Why does Sissia draw? This most basic of questions leads to perhaps the most provocative exploration of the significance behind her work. Though many of her influences are to be found in painting, she emphatically grounds her work in the medium of drawing. What compels, again and again, her use of the pencil in so many permutations? Drawing is of- ten described as a kind of thinking: it is raw and direct, relatively unmediated in its relation between marking tool and substrate. Indeed, Sissia has said she does not use color in her drawings because she feels it will get in the way of the pure sense of gesture she is attempting to convey. The history of drawing is that of exploration and observation: drawings are used to articulate what the draftsman sees. The drafstman is an inventor whose every decision is visible in the final product, as a form of visual thinking, existing in the present tense, and always full of the potential for further embellishment. Sissia frustrates this expectation: her use of frottage is both evidence of her hand and its effacement; the technique creates a tension between the presence and absence of the artist.

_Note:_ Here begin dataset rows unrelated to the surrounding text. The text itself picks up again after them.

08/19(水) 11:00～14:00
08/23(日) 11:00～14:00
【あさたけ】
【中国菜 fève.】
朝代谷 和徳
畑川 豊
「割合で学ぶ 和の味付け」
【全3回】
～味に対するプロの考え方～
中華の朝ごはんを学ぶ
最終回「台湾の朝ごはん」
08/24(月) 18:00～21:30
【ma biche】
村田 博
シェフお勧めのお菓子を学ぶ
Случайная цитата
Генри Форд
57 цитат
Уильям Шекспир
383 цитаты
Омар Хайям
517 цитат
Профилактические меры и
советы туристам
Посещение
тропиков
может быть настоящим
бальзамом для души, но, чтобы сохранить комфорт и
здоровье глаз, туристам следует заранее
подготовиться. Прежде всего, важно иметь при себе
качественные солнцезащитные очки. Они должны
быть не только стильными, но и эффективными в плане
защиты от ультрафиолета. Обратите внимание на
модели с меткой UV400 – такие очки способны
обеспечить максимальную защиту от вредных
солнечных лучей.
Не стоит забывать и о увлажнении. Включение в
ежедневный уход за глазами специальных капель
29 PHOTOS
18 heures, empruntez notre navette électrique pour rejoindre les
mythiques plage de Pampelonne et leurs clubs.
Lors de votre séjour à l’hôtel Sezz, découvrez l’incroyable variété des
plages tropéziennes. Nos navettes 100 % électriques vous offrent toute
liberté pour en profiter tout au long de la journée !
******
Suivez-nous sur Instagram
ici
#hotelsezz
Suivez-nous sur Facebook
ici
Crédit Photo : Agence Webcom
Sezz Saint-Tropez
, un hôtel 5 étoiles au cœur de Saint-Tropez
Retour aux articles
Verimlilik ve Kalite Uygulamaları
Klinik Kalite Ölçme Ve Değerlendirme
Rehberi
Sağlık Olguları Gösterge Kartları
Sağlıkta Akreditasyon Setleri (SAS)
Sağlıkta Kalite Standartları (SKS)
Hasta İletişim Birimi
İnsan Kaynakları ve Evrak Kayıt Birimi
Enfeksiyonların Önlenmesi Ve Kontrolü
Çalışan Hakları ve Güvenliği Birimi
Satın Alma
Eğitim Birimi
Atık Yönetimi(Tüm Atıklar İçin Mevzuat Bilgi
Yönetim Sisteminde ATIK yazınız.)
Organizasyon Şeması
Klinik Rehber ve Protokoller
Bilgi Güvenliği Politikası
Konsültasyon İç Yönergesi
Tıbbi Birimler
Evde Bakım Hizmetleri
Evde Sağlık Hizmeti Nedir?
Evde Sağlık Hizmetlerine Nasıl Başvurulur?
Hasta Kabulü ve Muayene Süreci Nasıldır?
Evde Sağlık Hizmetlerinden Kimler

Drawing is an intellectual pursuit, even a philosophical one; early theories of drawing invoked Plato’s notion of the representation of the ideal in nature. Sissia’s earlier landscape drawings were much more literal in term of this relationship: she would observe the view that interested her, and then attempt to reproduce it. Today, her drawings exploit the mimetic tradition by blurring the line between what she perceives and what she feels. She challenges the notion of precision in terms of observation: the lines in her work seem to create the boundaries not of distinct and identifiable shapes, but of blurs, smudges, and ambiguous forms. Drawing also allows an artist to build an image slowly. In Sissia’s case, individual marks accumulate to produce a paradoxically vast and cohesive landscape of gesture and tone. Her lines often seem to be following some path that the viewer cannot quite discern. While drawing has traditionally been understood as the ultimate medium of mimesis, she suggests that it might be used to undermine the very idea that nature is directly observable at all. Rather, there is a symbiotic relation- ship between the observer and the observed. Sissia’s drawings evoke the fact that experience is both something you enact, and something that happens to you. Life, as it is lived, leaves its mark on you.